YOUR ASSIGNMENT:
Please set out each line below exactly as it stands, without the images.

SOURCE MATERIAL:
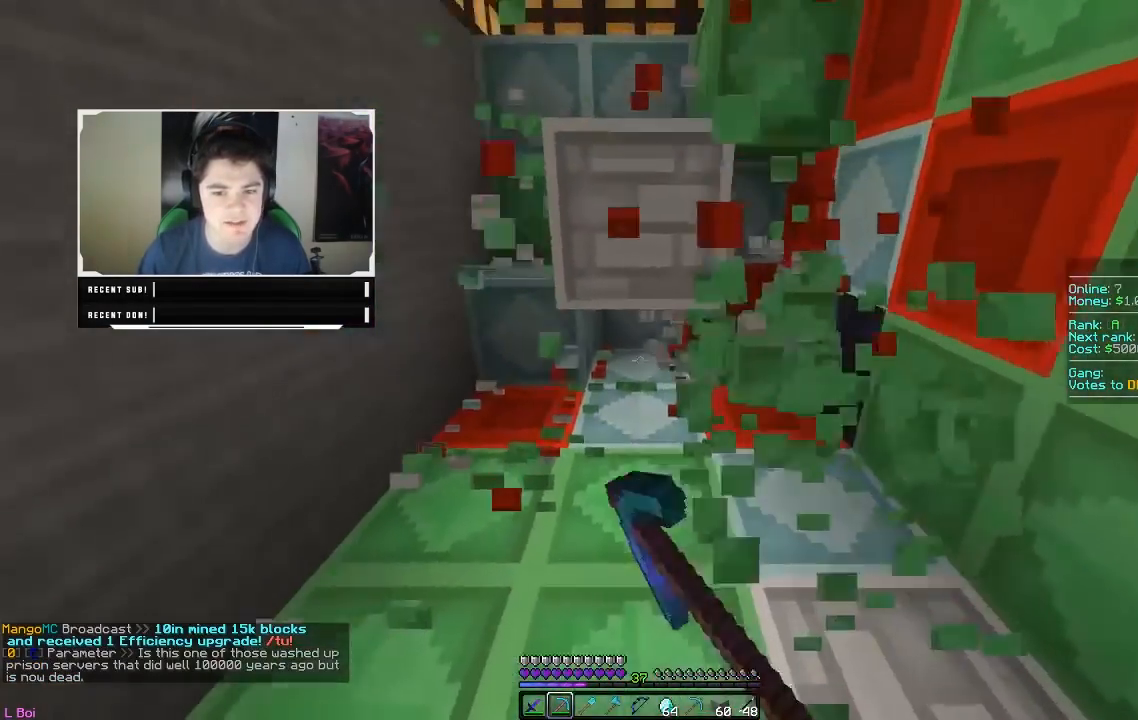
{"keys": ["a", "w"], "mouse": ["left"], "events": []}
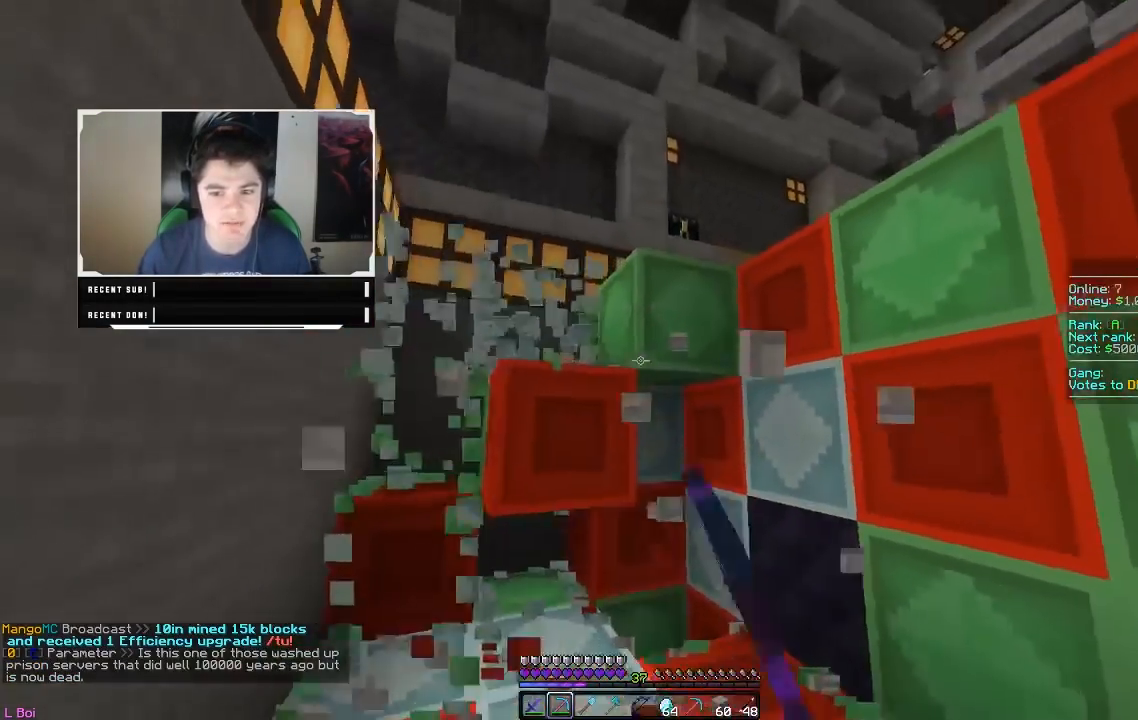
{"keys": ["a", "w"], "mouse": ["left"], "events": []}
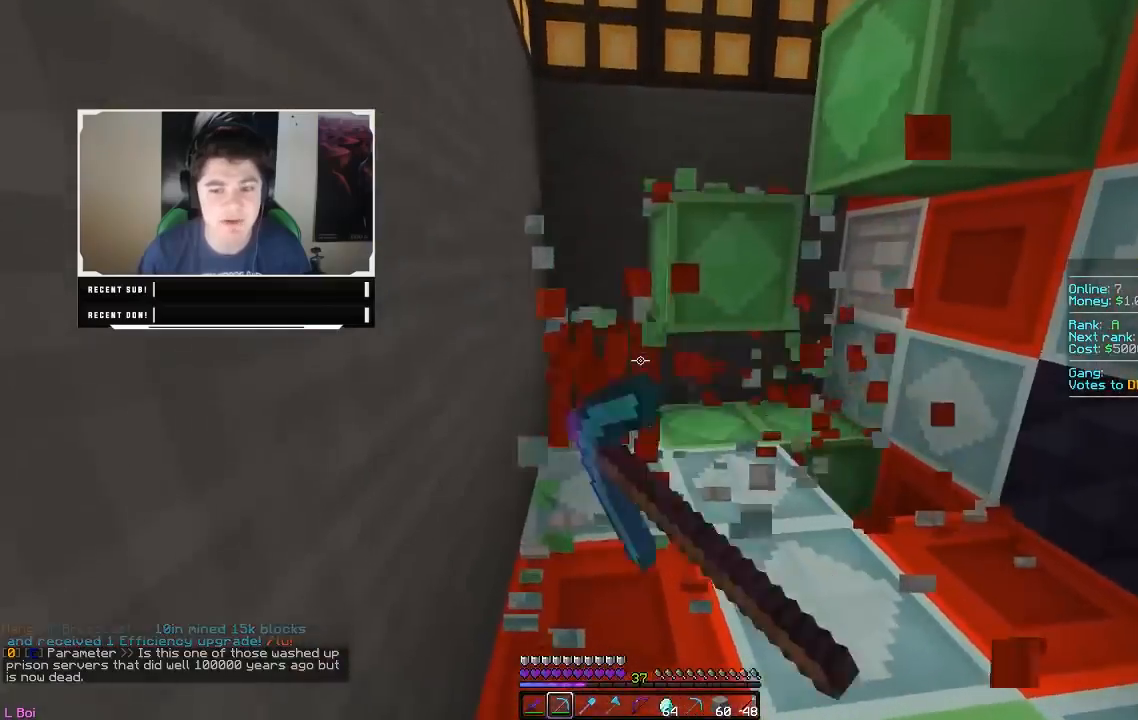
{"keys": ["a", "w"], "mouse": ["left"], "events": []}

FINAL ANSWER:
{"keys": ["a", "w"], "mouse": ["left"], "events": []}
{"keys": ["a", "w"], "mouse": ["left"], "events": []}
{"keys": ["a", "w"], "mouse": ["left"], "events": []}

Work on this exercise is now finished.